• _Page excerpt_

☆ ☆ ☆ ☆ ☆

The Urasenke Foundation San Francisco offers a rigorous curriculum structured to welcome students of any experience level who are interested in learning the art of chanoyu. Our diversity of students represents men and women of all ages, backgrounds, and levels of understanding. Since chanoyu study may last a lifetime, students are encouraged to learn at their own pace and to enjoy the quiet pleasures of sharing a bowl of tea with others.

Classes range from introductory to beginning, intermediate, and advanced. Instruction covers a progression through the traditional sequence of various procedures [temae] for making tea, the care and handling of the works of art utilized in these procedures, as well as discussions of the associated fields mentioned above. More detailed descriptions of the course levels can be found under “List of Classes.”

A number of special opportunities for study are available to students of the Foundation. Study of the formal, full tea gathering, known as chaji in which kaiseki cuisine, thick tea and thin tea are served to guests, is regularly integrated into the continuing students’ curriculum. In addition students have a chance to contribute their knowledge and energy as volunteers for public service programs tailored for groups that range from elementary school through university, and include public institutions such as museums.

The classes are taught in English and Japanese by a team of dedicated and credentialed men and women. Each teacher has a special area of expertise as well as a broad knowledge. The teacher-student ratio is small, in order to ensure quality individual attention.

☆ ☆ ☆ ☆ ☆

[Page-level text extractions]

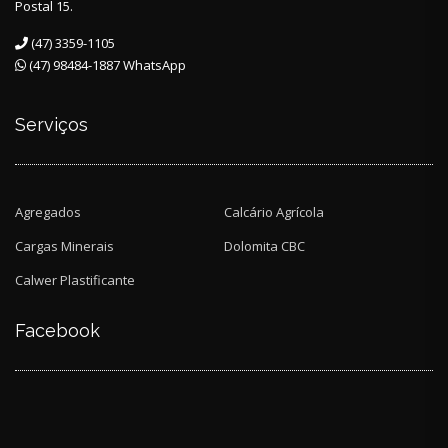
Postal 15.
(47) 3359-1105
(47) 98484-1887 WhatsApp
Serviços
Agregados
Calcário Agrícola
Cargas Minerais
Dolomita CBC
Calwer Plastificante
Facebook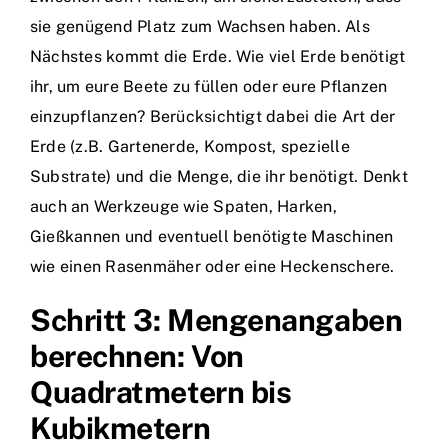
sie genügend Platz zum Wachsen haben. Als
Nächstes kommt die Erde. Wie viel Erde benötigt
ihr, um eure Beete zu füllen oder eure Pflanzen
einzupflanzen? Berücksichtigt dabei die Art der
Erde (z.B. Gartenerde, Kompost, spezielle
Substrate) und die Menge, die ihr benötigt. Denkt
auch an Werkzeuge wie Spaten, Harken,
Gießkannen und eventuell benötigte Maschinen
wie einen Rasenmäher oder eine Heckenschere.
Schritt 3: Mengenangaben
berechnen: Von
Quadratmetern bis
Kubikmetern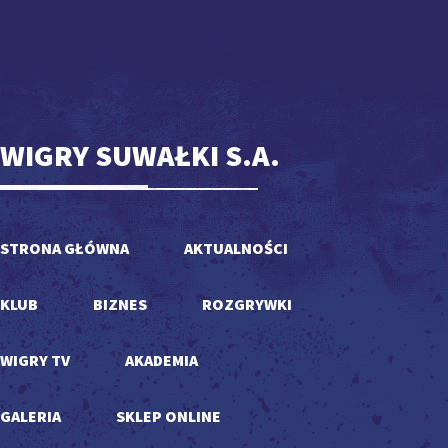
WIGRY SUWAŁKI S.A.
STRONA GŁÓWNA
AKTUALNOŚCI
KLUB
BIZNES
ROZGRYWKI
WIGRY TV
AKADEMIA
GALERIA
SKLEP ONLINE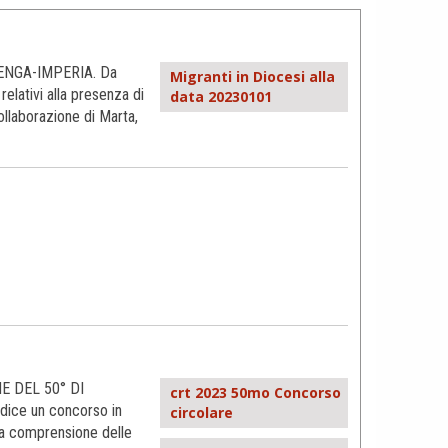
ENGA-IMPERIA. Da
Migranti in Diocesi alla
relativi alla presenza di
data 20230101
collaborazione di Marta,
 DEL 50° DI
crt 2023 50mo Concorso
dice un concorso in
circolare
la comprensione delle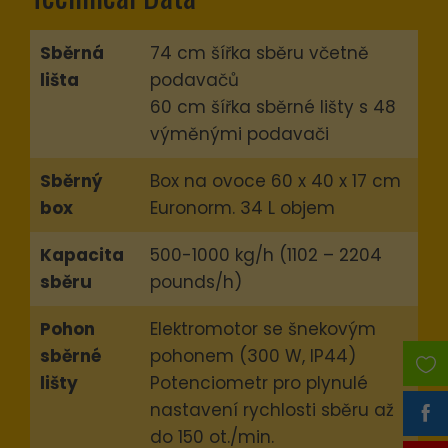
Sběrná
74 cm šířka sběru včetně
lišta
podavačů
60 cm šířka sběrné lišty s 48
výměnými podavači
Sběrný
Box na ovoce 60 x 40 x 17 cm
box
Euronorm. 34 L objem
Kapacita
500-1000 kg/h (1102 – 2204
sběru
pounds/h)
Pohon
Elektromotor se šnekovým
sběrné
pohonem (300 W, IP44)
lišty
Potenciometr pro plynulé
nastavení rychlosti sběru až
do 150 ot./min.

☆ ☆ ☆ ☆ ☆

• _Questions on the material_
[A] Can you duplicate the chanoyu class description word for word from "A number of" to "such as museums."?
[B] According to the chanoyu class description, why are students encouraged to learn at their own pace?

• _Per-task answers_
[A]
A number of special opportunities for study are available to students of the Foundation. Study of the formal, full tea gathering, known as chaji in which kaiseki cuisine, thick tea and thin tea are served to guests, is regularly integrated into the continuing students’ curriculum. In addition students have a chance to contribute their knowledge and energy as volunteers for public service programs tailored for groups that range from elementary school through university, and include public institutions such as museums.

[B] Students are encouraged to learn at their own pace because the study of chanoyu may last a lifetime.